I'm pretty good at being calm and reasonable and compassionate when people come to me, but after the fact, when I'm writing about this, I can't help but start to cry. Should I have told her about my anorexia years ago? My depression as an early teenager? The year when I'd been lost and confused and tricked into thinking I'd fatally hurt one of my best friends? Should I be talking about these things to my other nieces and nephews who might be feeling the same way?

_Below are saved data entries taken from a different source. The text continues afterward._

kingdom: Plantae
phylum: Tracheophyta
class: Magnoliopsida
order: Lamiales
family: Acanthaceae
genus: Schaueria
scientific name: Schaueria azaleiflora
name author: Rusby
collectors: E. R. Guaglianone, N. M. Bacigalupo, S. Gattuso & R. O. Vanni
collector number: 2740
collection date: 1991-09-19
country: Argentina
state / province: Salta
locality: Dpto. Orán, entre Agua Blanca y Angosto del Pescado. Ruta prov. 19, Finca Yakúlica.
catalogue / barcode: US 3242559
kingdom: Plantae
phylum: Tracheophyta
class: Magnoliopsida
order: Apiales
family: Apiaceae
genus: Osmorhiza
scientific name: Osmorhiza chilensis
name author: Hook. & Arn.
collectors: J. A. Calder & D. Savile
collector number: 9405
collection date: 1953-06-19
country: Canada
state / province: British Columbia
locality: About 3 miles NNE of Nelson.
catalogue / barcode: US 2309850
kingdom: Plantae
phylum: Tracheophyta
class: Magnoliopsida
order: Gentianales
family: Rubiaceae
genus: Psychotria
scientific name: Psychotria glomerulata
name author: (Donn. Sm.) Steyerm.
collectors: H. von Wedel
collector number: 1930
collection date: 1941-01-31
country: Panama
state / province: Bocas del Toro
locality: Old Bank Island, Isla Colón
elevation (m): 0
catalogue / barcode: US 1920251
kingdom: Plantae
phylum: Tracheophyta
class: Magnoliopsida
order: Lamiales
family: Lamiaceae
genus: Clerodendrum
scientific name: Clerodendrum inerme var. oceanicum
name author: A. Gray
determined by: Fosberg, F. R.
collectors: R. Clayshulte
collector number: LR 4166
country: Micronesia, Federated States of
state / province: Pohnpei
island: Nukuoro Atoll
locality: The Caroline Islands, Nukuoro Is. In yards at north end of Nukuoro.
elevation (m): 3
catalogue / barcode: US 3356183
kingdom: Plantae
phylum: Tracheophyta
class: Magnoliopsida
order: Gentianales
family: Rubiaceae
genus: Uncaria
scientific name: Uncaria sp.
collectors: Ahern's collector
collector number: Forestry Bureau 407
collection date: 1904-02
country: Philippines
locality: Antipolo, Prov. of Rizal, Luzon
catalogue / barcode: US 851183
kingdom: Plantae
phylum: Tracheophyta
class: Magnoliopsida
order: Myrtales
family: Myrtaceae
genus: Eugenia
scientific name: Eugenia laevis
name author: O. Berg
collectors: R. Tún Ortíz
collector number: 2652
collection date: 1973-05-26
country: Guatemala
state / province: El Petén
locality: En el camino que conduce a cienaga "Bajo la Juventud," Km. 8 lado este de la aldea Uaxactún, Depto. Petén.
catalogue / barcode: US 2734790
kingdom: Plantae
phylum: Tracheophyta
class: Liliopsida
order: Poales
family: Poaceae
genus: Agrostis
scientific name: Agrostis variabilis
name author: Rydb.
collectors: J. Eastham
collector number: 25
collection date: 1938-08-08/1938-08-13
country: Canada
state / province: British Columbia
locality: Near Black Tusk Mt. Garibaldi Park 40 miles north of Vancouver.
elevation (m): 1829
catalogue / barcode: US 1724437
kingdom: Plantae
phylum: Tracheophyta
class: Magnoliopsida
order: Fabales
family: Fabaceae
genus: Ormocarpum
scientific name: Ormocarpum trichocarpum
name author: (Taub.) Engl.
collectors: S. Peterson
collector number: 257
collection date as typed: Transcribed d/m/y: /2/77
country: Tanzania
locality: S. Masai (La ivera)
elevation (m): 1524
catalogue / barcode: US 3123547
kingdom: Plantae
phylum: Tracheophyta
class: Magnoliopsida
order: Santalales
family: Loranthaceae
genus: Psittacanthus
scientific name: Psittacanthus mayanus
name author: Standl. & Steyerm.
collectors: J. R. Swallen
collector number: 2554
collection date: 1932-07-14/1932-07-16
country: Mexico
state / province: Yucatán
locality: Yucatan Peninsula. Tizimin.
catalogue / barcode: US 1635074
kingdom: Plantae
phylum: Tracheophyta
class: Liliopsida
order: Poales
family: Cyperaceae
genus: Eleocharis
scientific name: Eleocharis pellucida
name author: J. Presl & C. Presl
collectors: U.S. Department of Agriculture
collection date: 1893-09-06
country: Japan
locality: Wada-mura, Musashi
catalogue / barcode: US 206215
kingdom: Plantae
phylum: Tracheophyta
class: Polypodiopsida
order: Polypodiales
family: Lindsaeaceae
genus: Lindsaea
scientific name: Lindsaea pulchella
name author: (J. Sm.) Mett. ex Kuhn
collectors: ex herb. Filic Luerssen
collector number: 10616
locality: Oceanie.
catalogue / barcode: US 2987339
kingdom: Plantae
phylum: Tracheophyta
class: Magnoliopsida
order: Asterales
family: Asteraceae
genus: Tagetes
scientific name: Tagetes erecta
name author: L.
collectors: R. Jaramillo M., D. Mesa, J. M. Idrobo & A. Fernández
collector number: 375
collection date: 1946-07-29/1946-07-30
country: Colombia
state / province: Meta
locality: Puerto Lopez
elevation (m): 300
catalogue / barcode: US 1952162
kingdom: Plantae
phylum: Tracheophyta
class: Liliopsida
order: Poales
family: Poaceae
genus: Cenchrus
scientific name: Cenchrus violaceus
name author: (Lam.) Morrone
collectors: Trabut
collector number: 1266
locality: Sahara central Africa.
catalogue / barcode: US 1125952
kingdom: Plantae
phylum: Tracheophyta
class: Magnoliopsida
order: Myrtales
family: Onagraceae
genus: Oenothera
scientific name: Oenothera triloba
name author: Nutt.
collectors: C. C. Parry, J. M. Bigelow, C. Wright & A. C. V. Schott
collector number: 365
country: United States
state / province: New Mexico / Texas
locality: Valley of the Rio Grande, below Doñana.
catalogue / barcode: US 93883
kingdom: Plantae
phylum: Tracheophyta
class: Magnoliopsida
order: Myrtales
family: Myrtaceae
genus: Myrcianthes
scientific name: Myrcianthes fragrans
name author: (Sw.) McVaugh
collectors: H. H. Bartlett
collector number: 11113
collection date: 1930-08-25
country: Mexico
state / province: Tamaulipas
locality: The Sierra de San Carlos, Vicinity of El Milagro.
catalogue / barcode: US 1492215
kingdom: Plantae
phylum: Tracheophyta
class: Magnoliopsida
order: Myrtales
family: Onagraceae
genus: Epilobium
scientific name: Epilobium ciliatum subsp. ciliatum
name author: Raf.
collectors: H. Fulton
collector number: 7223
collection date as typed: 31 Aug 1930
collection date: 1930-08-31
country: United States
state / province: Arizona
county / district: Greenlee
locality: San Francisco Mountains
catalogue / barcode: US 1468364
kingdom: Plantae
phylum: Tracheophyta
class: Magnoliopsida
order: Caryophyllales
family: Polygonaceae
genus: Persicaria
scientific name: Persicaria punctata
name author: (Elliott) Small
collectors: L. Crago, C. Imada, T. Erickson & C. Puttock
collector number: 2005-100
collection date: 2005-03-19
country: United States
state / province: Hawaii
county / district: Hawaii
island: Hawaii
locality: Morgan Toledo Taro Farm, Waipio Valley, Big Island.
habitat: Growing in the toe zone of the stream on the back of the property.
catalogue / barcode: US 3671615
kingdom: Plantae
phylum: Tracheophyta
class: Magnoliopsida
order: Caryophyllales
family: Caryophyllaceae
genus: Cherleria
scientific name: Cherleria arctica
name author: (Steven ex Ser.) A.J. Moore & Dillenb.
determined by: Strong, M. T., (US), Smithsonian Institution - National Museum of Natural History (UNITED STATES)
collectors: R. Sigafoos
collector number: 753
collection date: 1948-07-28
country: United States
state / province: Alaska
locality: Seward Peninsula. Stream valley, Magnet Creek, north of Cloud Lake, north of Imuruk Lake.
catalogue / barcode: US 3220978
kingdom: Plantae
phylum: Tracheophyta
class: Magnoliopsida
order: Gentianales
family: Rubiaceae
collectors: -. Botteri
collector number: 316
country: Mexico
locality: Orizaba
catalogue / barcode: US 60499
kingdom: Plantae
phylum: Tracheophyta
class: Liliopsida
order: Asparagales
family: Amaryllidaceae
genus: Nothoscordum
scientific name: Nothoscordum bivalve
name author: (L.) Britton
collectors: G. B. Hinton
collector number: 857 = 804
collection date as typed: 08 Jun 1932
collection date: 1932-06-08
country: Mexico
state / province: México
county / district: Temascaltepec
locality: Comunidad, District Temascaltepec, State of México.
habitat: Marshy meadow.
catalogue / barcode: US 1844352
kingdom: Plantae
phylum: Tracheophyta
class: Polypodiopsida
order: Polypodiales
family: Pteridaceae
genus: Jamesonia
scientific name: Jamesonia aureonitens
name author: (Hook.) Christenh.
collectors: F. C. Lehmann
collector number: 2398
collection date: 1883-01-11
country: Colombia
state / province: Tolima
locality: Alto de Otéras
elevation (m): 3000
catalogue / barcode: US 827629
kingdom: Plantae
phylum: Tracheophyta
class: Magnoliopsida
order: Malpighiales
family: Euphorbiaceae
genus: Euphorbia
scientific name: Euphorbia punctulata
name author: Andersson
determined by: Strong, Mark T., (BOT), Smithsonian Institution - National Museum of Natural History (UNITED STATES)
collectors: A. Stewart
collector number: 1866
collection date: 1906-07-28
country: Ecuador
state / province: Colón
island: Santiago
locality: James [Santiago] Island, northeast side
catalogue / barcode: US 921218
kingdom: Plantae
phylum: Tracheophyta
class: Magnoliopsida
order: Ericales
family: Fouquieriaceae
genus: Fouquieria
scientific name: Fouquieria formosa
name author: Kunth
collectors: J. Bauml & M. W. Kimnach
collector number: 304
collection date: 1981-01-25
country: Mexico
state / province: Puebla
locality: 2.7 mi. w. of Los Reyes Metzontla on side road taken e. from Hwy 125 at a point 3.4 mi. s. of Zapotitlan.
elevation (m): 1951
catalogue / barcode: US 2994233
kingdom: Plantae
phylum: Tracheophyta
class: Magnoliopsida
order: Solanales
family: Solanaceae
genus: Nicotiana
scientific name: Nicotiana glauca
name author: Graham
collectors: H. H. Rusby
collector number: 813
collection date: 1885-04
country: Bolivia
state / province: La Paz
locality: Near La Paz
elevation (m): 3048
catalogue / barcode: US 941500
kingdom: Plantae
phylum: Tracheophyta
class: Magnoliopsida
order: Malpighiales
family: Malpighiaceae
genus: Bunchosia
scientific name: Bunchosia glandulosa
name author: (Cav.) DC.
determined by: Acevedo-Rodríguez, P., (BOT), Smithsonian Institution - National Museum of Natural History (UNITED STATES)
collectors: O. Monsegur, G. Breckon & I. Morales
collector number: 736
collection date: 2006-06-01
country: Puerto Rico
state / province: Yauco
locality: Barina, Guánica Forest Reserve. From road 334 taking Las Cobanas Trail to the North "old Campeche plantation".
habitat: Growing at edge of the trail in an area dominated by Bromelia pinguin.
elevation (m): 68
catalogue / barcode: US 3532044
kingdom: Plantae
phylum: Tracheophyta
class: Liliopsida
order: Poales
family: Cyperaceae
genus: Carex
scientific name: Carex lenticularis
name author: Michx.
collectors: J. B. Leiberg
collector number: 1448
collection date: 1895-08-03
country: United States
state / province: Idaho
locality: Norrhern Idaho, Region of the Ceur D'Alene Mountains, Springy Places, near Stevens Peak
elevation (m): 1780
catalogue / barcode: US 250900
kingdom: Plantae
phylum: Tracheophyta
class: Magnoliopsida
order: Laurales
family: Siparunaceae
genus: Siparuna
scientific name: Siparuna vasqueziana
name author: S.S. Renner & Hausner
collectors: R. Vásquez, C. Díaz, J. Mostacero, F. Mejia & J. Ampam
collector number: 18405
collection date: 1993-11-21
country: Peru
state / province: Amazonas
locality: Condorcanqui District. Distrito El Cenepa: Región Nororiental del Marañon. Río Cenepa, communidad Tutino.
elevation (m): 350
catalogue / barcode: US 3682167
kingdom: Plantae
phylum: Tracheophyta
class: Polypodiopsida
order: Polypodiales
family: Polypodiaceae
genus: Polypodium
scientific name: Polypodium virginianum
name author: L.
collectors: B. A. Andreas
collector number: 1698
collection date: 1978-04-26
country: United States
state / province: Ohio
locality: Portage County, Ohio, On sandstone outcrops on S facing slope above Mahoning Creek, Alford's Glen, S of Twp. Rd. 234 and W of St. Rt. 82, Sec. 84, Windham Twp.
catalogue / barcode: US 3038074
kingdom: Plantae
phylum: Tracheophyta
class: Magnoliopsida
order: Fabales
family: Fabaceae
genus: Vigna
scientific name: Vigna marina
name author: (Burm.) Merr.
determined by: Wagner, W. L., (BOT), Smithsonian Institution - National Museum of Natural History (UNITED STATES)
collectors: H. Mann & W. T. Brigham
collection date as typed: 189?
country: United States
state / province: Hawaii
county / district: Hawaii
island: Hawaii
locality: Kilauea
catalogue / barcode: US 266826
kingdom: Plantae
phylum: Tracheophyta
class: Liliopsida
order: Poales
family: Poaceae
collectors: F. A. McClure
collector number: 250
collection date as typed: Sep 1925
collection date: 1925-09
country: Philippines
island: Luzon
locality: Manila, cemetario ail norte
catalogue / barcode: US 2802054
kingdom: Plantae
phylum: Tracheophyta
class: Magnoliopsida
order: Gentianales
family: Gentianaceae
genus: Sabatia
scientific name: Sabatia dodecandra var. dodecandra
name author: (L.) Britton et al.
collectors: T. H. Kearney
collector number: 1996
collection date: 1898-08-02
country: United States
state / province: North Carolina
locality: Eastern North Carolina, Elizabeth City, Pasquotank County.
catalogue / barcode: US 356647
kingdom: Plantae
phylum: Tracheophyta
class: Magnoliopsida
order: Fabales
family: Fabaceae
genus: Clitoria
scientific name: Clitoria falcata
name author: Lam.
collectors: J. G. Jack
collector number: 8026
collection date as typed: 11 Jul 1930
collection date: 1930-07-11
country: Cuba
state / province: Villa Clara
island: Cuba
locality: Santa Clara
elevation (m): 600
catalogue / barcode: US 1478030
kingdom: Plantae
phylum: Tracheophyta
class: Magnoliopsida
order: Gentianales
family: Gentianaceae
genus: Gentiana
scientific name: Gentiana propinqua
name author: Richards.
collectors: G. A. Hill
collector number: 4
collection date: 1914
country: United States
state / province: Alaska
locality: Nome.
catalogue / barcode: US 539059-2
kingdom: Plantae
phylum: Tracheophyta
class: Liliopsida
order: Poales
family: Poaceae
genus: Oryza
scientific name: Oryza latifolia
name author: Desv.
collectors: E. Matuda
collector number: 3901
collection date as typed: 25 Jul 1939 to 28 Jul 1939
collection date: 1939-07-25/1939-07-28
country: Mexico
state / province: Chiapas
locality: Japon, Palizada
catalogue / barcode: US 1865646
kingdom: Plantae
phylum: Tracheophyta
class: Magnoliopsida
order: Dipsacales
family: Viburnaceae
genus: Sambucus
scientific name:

Luckily, her mom, K, is the sibling I talk to most, and she knows, briefly, about my struggles with anorexia. After ascertaining and making sure that my niece is not suicidal, I convinced her to talk to her mom. She's struggling, she's drowning, and she needs help and understanding. Maybe it's a conversation I will be part of, maybe I will end up flying out there to help, or maybe she'll find the courage to say something and then call me later. And I understand her hesitation, because she can be emotional and now her parents tend to brush her emotions off. But now I'm worried about her. Because this is what leads to drugs and sex and suicide.

I know there's a stigma against getting help, especially in our family - I mean, hell, I never got help or talked to my mom about any of my issues for that very reason. But I'd rather get her help than see her all over the papers. I'd rather she learn that help is okay than to lose her forever. She's my baby girl who is sarcastic and funny, who lights up at Disneyland, and wants to be a singer and has so much talent, who plays the guitar with me and can sing Katy Perry better than Katy Perry can. I refuse to see her light go out because she won't tell her parents or a doctor that something is wrong.